- Poster
- Directed by: Ashu Trikha
- Written by: Sanjay Masoom (dialogue)
- Story by: A. Muthu
- Produced by: Guddu Dhanoa Sunil Saini Deepak Sharma
- Starring: Sonu Sood Neha Dhupia
- Cinematography: Raju Kaygee
- Edited by: A.Muthu
- Music by: Songs: Dilip Sen–Sameer Sen Background Score: Dilip Sen–Sameer Sen Sohail Sen
- Release date: 11 February 2005;
- Running time: 140 minutes
- Country: India
- Language: Hindi

= Sheesha (2005 film) =

Sheesha is an Indian Hindi-language psychological erotic thriller film produced by Guddu Dhanoa and Sunil Saini. It was directed by Ashu Trikha and stars Neha Dhupia, Sonu Sood, Eilidh MacQueen, Nijju Mavani, Nares Ngamseera, Vivek Shaq, and Robert Slater. The film was also a production coordinated by Mona Kapoor. The film's music was composed by Dileep Sen and Sameer Sen. The film's plot is inspired by the Tamil-language film Vaalee (1999).

== Plot ==
Businesswoman Sia Malhotra lives a wealthy lifestyle in Bangkok, along with her twin, Ria, who is deaf and dumb due to a neurological disorder. She meets with Raj Oberoi, and both fall in love. Their endeavors to cure Ria are all in vain. Sia plans to travel to the United States to improve her business and has no one to look after Ria. So she decides to marry Raj so that he could move in with Ria and look after her.
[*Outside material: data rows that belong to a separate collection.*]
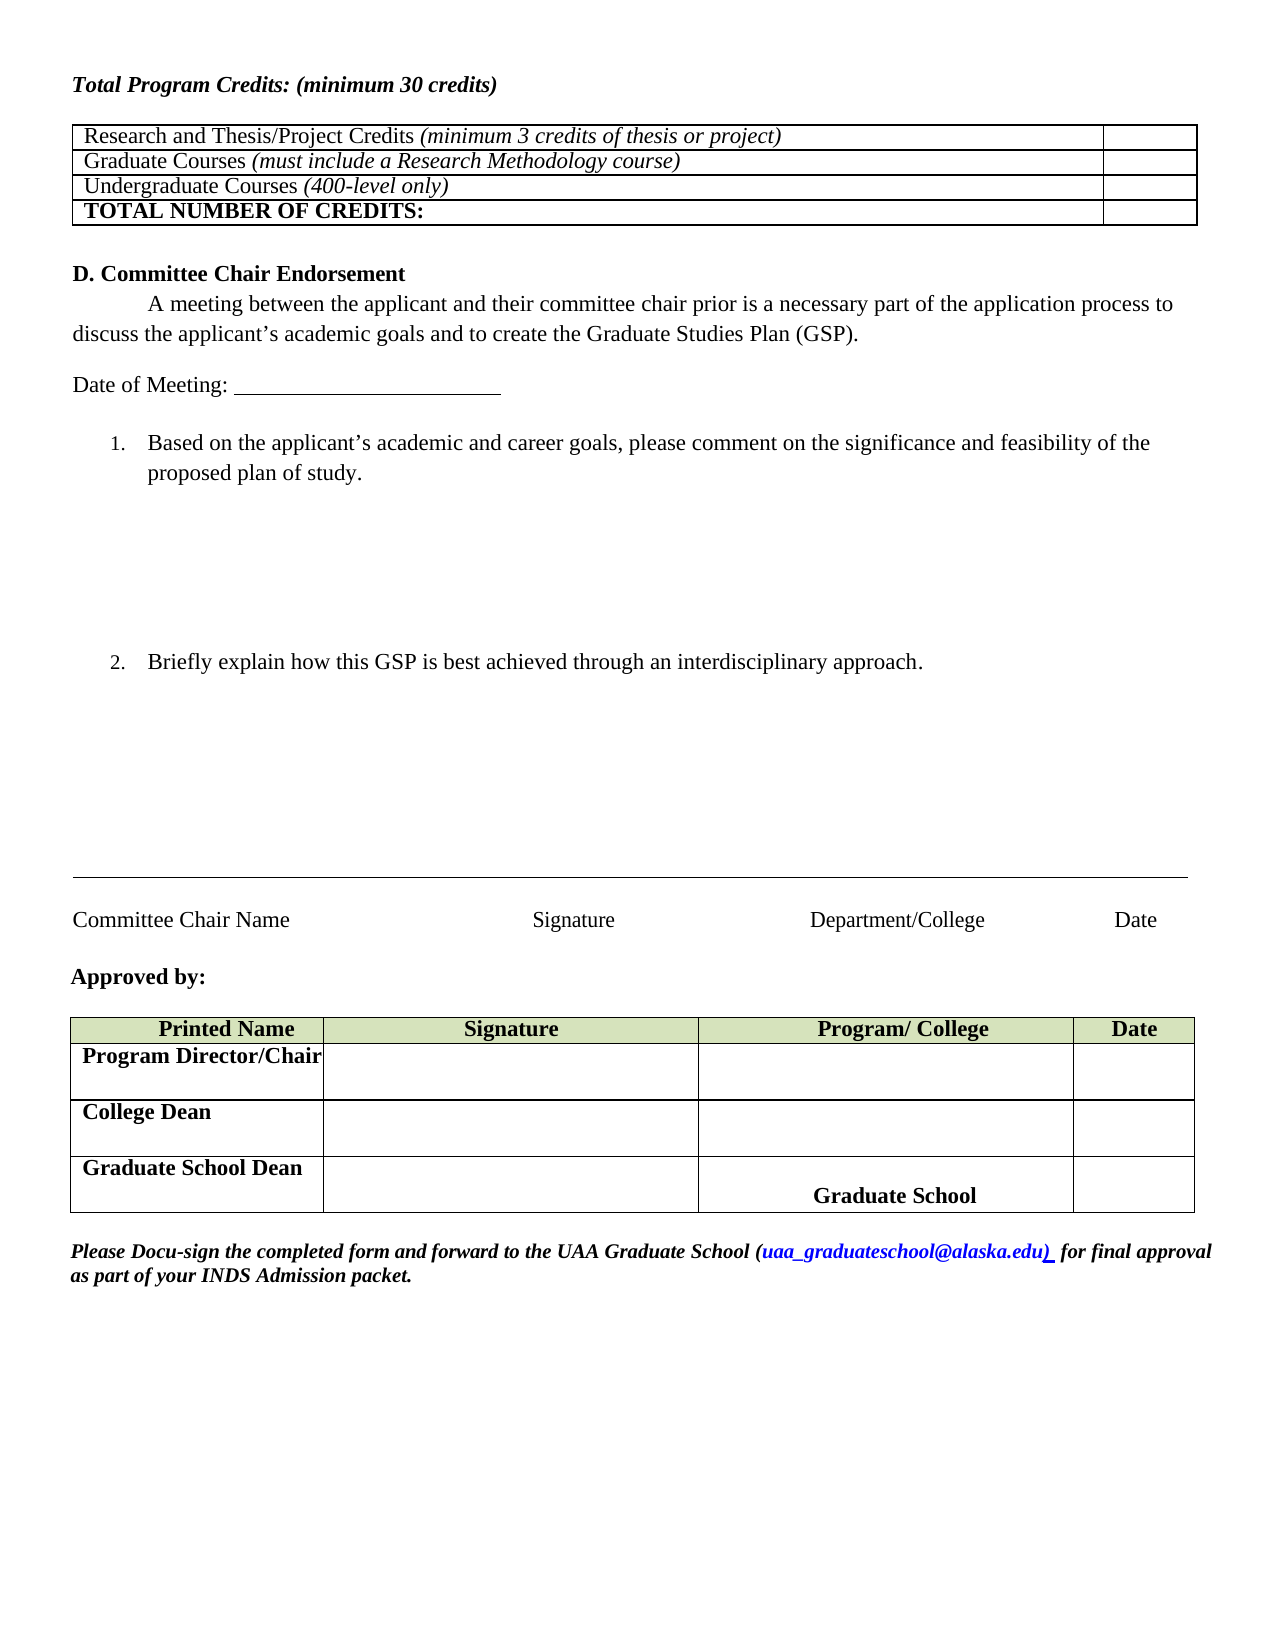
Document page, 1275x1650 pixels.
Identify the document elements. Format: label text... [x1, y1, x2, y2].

table_cell [324, 1101, 698, 1156]
table_cell [1074, 1157, 1194, 1212]
subtitle Total Program Credits: (minimum 30 credits) [60, 71, 1215, 98]
text Approved by: [70, 963, 1215, 989]
table_cell Graduate School [699, 1157, 1073, 1212]
table_header Research and Thesis/Project Credits (minimum 3 credits of thesis or project) [73, 126, 1103, 149]
table_header [1104, 126, 1196, 149]
table_cell College Dean [71, 1101, 323, 1156]
table_cell [699, 1101, 1073, 1156]
table_cell Graduate School Dean [71, 1157, 323, 1212]
table_cell [1104, 151, 1196, 174]
subtitle Please Docu-sign the completed form and forward to the UAA Graduate School (uaa_graduateschool@alaska.edu) for final approval as part of your INDS Admission packet. [70, 1239, 1215, 1287]
table_cell Undergraduate Courses (400-level only) [73, 176, 1103, 199]
text Committee Chair Name Signature Department/College Date [72, 906, 1215, 933]
table_cell [324, 1157, 698, 1212]
list Committee Chair Endorsement [72, 260, 1215, 286]
list Briefly explain how this GSP is best achieved through an interdisciplinary approach. [110, 648, 1215, 674]
table_header Date [1074, 1018, 1194, 1043]
table_cell [699, 1044, 1073, 1099]
table_cell [1104, 201, 1196, 224]
text Date of Meeting: [72, 371, 1215, 397]
list Based on the applicant’s academic and career goals, please comment on the significance and feasibility of the proposed plan of study. [110, 429, 1168, 513]
table_cell [324, 1044, 698, 1099]
table_cell [1074, 1101, 1194, 1156]
table_header Signature [324, 1018, 698, 1043]
table_cell [1074, 1044, 1194, 1099]
table_cell Graduate Courses (must include a Research Methodology course) [73, 151, 1103, 174]
table_cell TOTAL NUMBER OF CREDITS: [73, 201, 1103, 224]
table_header Program/ College [699, 1018, 1073, 1043]
table_header Printed Name [71, 1018, 323, 1043]
table_cell [1104, 176, 1196, 199]
text A meeting between the applicant and their committee chair prior is a necessary part of the application process to discuss the applicant’s academic goals and to create the Graduate Studies Plan (GSP). [72, 290, 1203, 346]
table_cell Program Director/Chair [71, 1044, 323, 1099]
Raj agrees, and both obtain a marriage certificate and Sia departs for America. Sia does not know that after her return she will be a suspect in the brutal killing of a female Caucasian, Diana, and will not be permitted to leave Bangkok; and she will face further trauma and shock when she finds that her sister has been preying on her husband. After a confrontation between the two sisters, Ria beats Sia and leaves for Raj as Sia. She tricks him into traveling away from Sia. Soon, Raj discovers that it is Ria, not Sia, who is with him. Sia then arrives. An angered Ria tries to kill Sia, but Raj interrupts and Ria accidentally falls off the building. Raj tries to save her but Ria realizes her folly and lets go of Raj's hands killing herself.

== Cast ==
- Sonu Sood as Raj Oberoi
- Neha Dhupia as Sia Malhotra / Ria Malhotra (Double Role)
- Vivek Shauq as Sameer

== Music ==
The song listing is as follows.

| Song | Singer(s) |
|---|---|
| Yaar ko Maine (Male) | Kunal Ganjawala |
| Assi Ishq Da Dard | Richa Sharma, Shehzad |
| Main Ho Gaye | Alka Yagnik, Shehzad |
| Yaar Ko Maine (Female) | Madhusree |
| Mujhe Jeena Sikha Do Naa | Shreya Ghosal, Kunal Ganjawala |
| Kar Mundiya | Sonu Kakkar |
| Moods | Richa Sharma |

== Reception ==
Rohan Sonalkar of Rediff.com wrote, "Sheesha is a paisa vasool film if you want to watch Neha Dhupia. The movie has nothing but skin". Anupama Chopra wrote in India Today, "Skin is not equal to script. Cleavage is not content. Smooching, petting, love-in-the-jacuzzi are not plot points".